Море было почти неподвижным и, как всегда, необыкновенным, а звёзды близкими и яркими. Воздух пах счастьем и бесконечностью. Простором и силой. Надеждой…
Спустя десять минут, я вернулась за руль и мы поехали назад, уже немного помедленнее. Мы вернулись в город и времени на прогулку оставалось ещё больше часа. Речной воды Дан не боялся. Мы встали в паре километров от Курятника и вышли. Он шагал, привычно обводя меня мимо кочек, отыскивая случайные былинки и листочки. Я приноравливалась к нему, осматривая берег.
И услышала чей-то голос. Или случайный плеск воды…
Пониже нас, по склону, пьяненький бомж, ещё не старый, судя по голосу, топтался под облетевшей прибрежной ивой и приговаривал малоподвижным с перепоя языком.
— Ну, чего, чего ты, красавица? Давай, иди ко мне… не боись. Не обижу! Обласкаю как хочешь. Дурочка, иди сюда…
Над его головой сидела между ветвей голая Маринка в белой фате на распущенных волосах и сдавленно хихикала, поблёскивая глазами. Это было так неожиданно дико и мерзко! Чудовищно! У меня сразу заломило от холода затылок, а мороз продрал позвоночник, и даже, казалось, встал дыбом несуществующий, воображаемый хвост. Часто забился, обжигая грудь, Алексо.

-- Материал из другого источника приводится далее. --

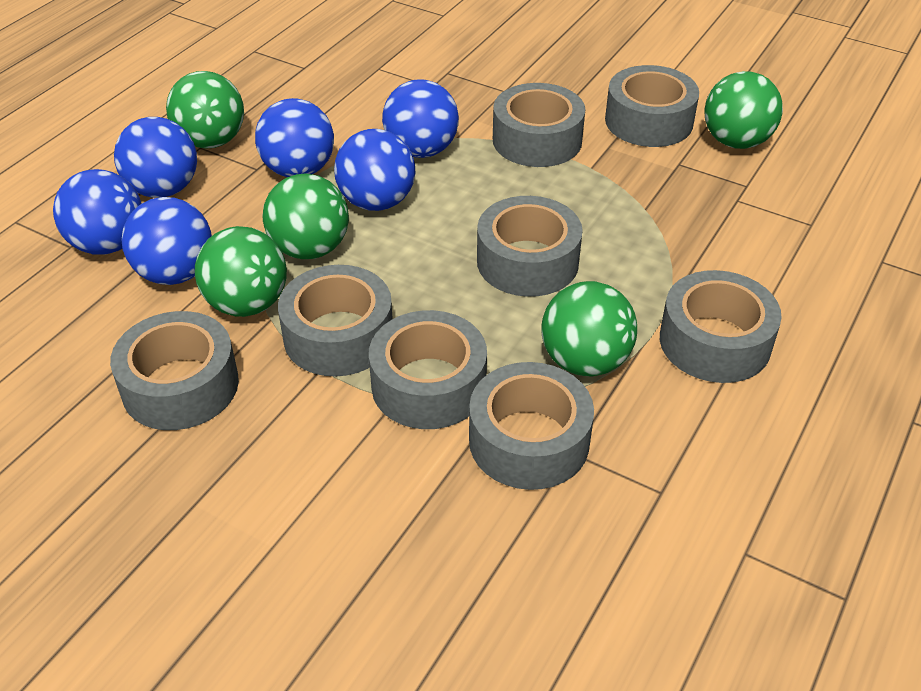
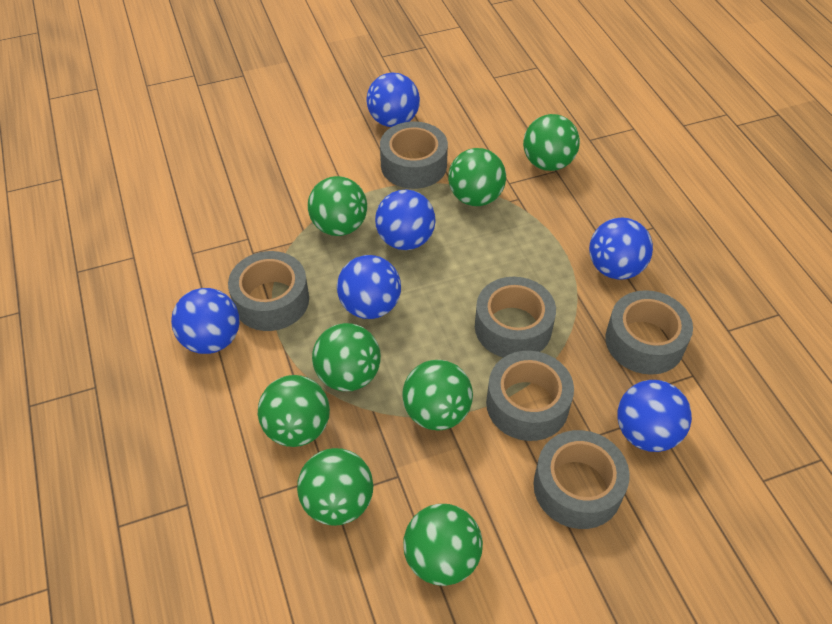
green ball: [166,71,244,149] [195,226,287,317] [262,173,349,259] [541,281,637,377] [704,71,783,149] = 5 -> [258,375,330,447] [297,448,374,526] [308,176,367,236] [312,323,381,391] [402,360,473,431] [403,504,483,586] [448,148,506,206] [523,114,580,171] = 8
grey tape: [110,311,239,430] [278,265,393,377] [369,310,487,429] [469,362,594,490] [477,196,583,297] [493,83,585,167] [605,65,699,147] [660,270,782,383] = 8 -> [228,251,309,331] [380,121,448,189] [475,277,556,358] [486,351,574,441] [534,430,630,529] [605,290,693,375] = 6

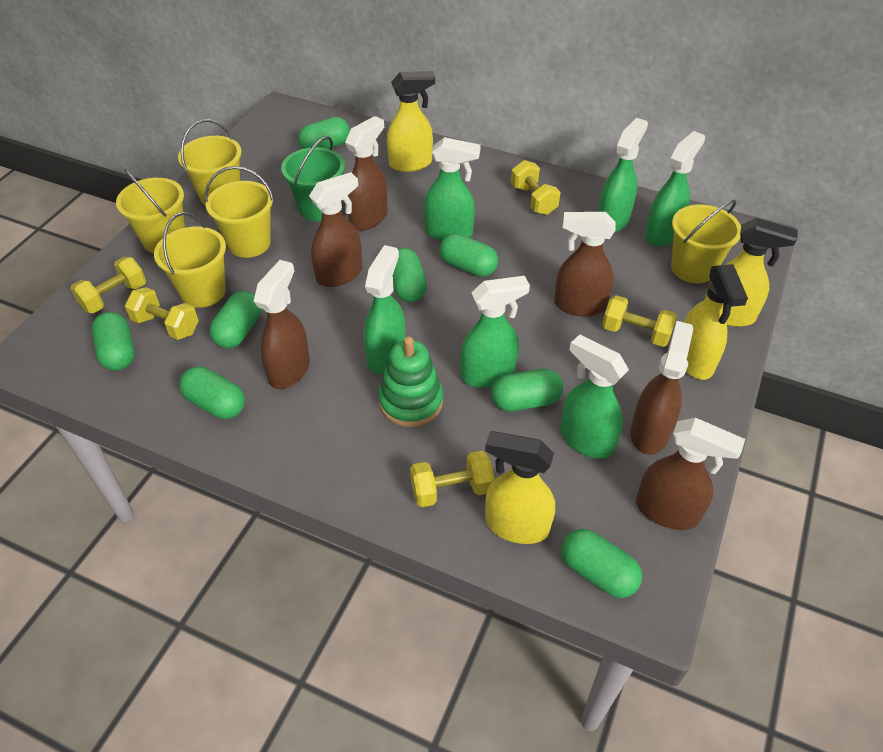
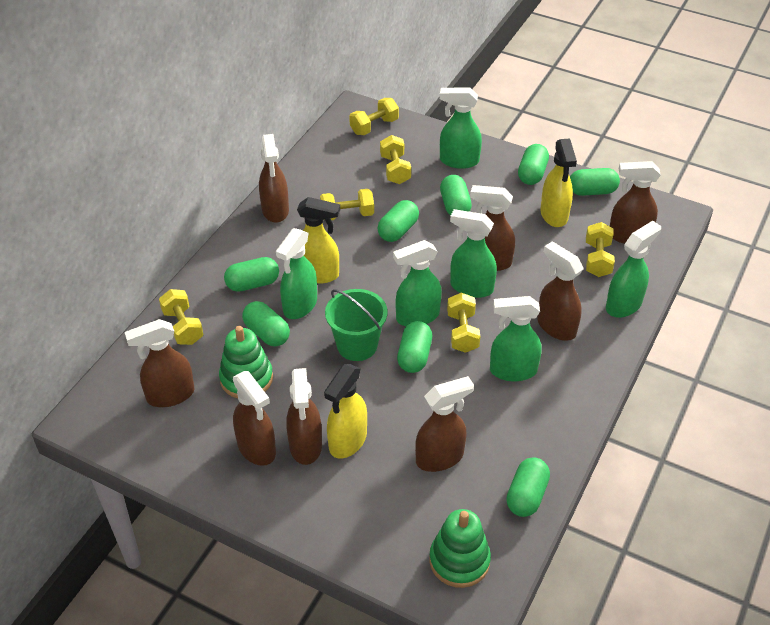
brown spray bottle: [254,260,310,389] [309,172,362,287] [345,116,388,231] [554,212,616,316] [631,321,693,455] [636,418,745,530] = 6 -> [125,319,195,407] [233,371,276,466] [259,134,289,223] [286,368,322,465] [415,376,474,472] [470,185,515,271] [537,241,583,341] [610,161,661,244] = 8
green stacking toy: [379,337,443,427] = 1 -> [219,326,273,398] [429,509,491,588] = 2
yellow bucket: [116,169,185,254] [154,212,226,308] [178,119,242,206] [205,166,274,258] [671,200,741,283] = 5 -> none = 0
yellow dumbbell: [70,257,146,313] [125,287,199,340] [410,451,495,507] [511,160,561,215] [602,295,677,347] = 5 -> [159,289,203,345] [320,189,374,220] [349,98,399,135] [380,135,411,184] [447,293,480,353] [586,222,615,277] = 6
yellow spray bottle: [387,71,435,172] [485,431,555,544] [684,264,748,380] [704,218,798,327] = 4 -> [297,197,340,283] [324,364,367,459] [541,138,577,227] = 3

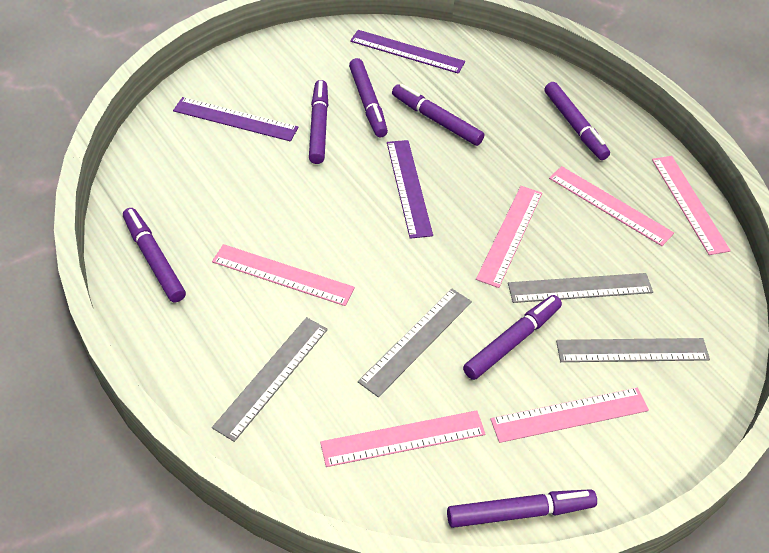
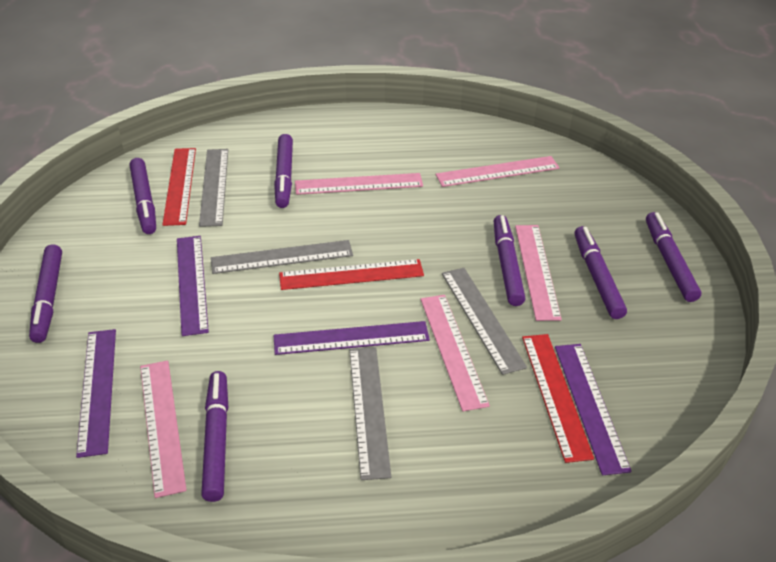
pink ruler: [212,244,355,306] [320,410,486,467] [476,186,542,288] [490,388,649,443] [549,166,674,246] [652,156,731,255] = 6 -> [140,361,187,498] [295,173,423,195] [420,295,490,411] [436,156,559,187] [515,225,562,321] = 5
purple ruler: [173,97,299,141] [350,30,465,74] [387,140,433,239] = 3 -> [76,329,116,458] [177,236,209,336] [274,321,430,355] [555,344,632,475] = 4
red ruler: none = 0 -> [162,148,196,226] [279,259,424,290] [522,334,594,463] = 3

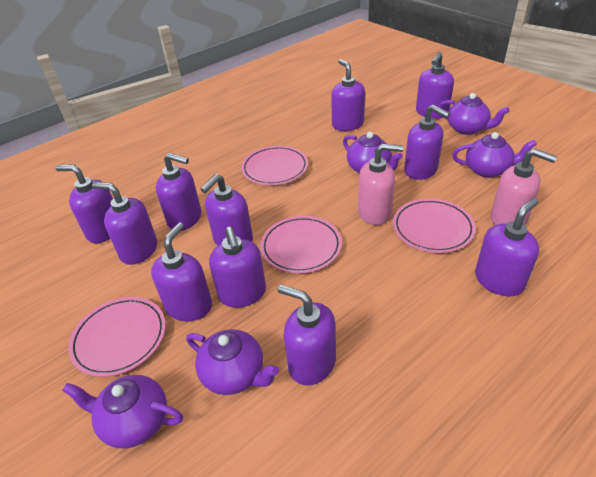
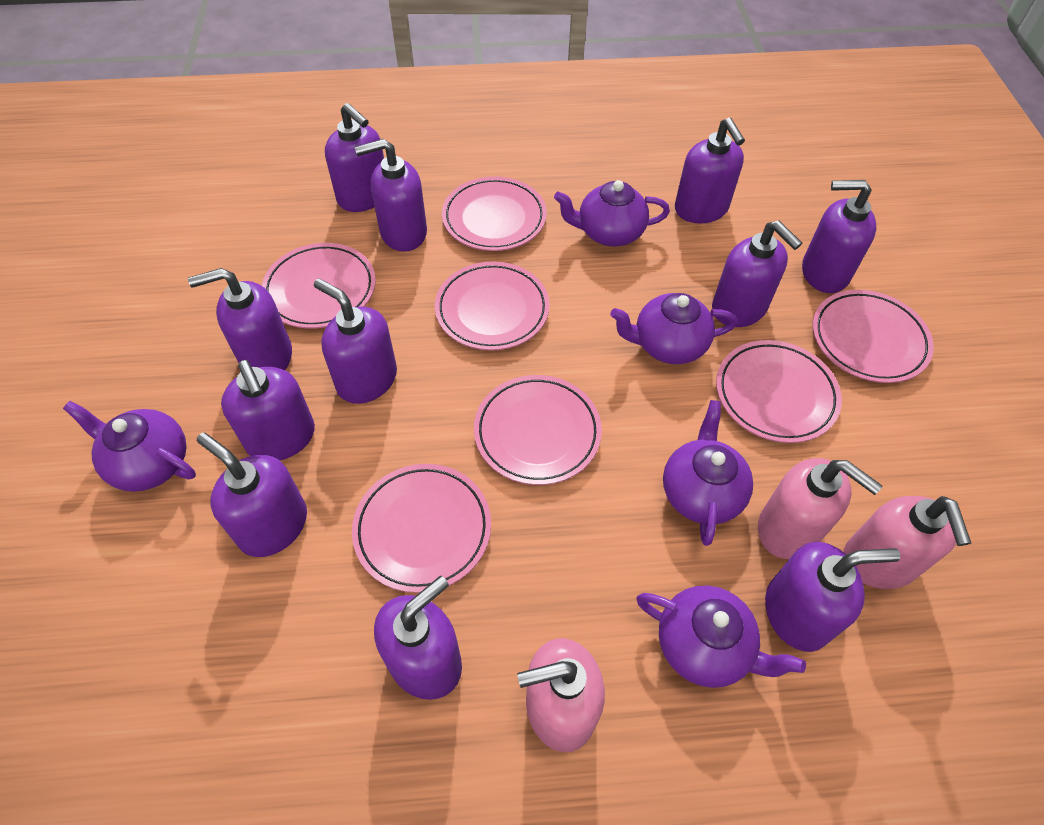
pink plate: [69,297,166,377] [241,146,308,185] [260,216,342,273] [393,198,476,253] = 4 -> [262,243,376,329] [352,464,491,593] [435,262,550,350] [442,177,547,251] [474,375,602,485] [716,340,842,443] [813,290,934,383] = 7
pink soap dispenser: [358,144,403,225] [491,148,557,225] = 2 -> [517,638,605,752] [758,458,882,559] [844,496,971,589] = 3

Маринка неспешно перевела на меня взгляд и дурашливо закатилась: Ти-ти-ти-ти-Тина! Наша Тина пришла… Иди ко мне, Тиночка! Не оставляй меня наедине с посторонним мужчиной посреди ночи и так далеко от города! Позаботься о моей девичьей чести! Мало ли что может случиться…
Она с кокетством поболтала одной ногой почти под носом у распалённого мужика и тот, бойко подпрыгивая на месте, пытался дотянуться до неё. Маринка присела перед своим случайным поклонником на корточки, демонстрируя промежность, и лукаво-весело подмигнула мне из-за золотисто-льняной пряди. Бомж, размахивая руками, оступился и свалился в прибрежную грязь.
— В воду надо падать, дурачок! — злобно-ласково проворковала Маринка совершенно трезвым, разумным голосом и обратила свой взгляд на Дана.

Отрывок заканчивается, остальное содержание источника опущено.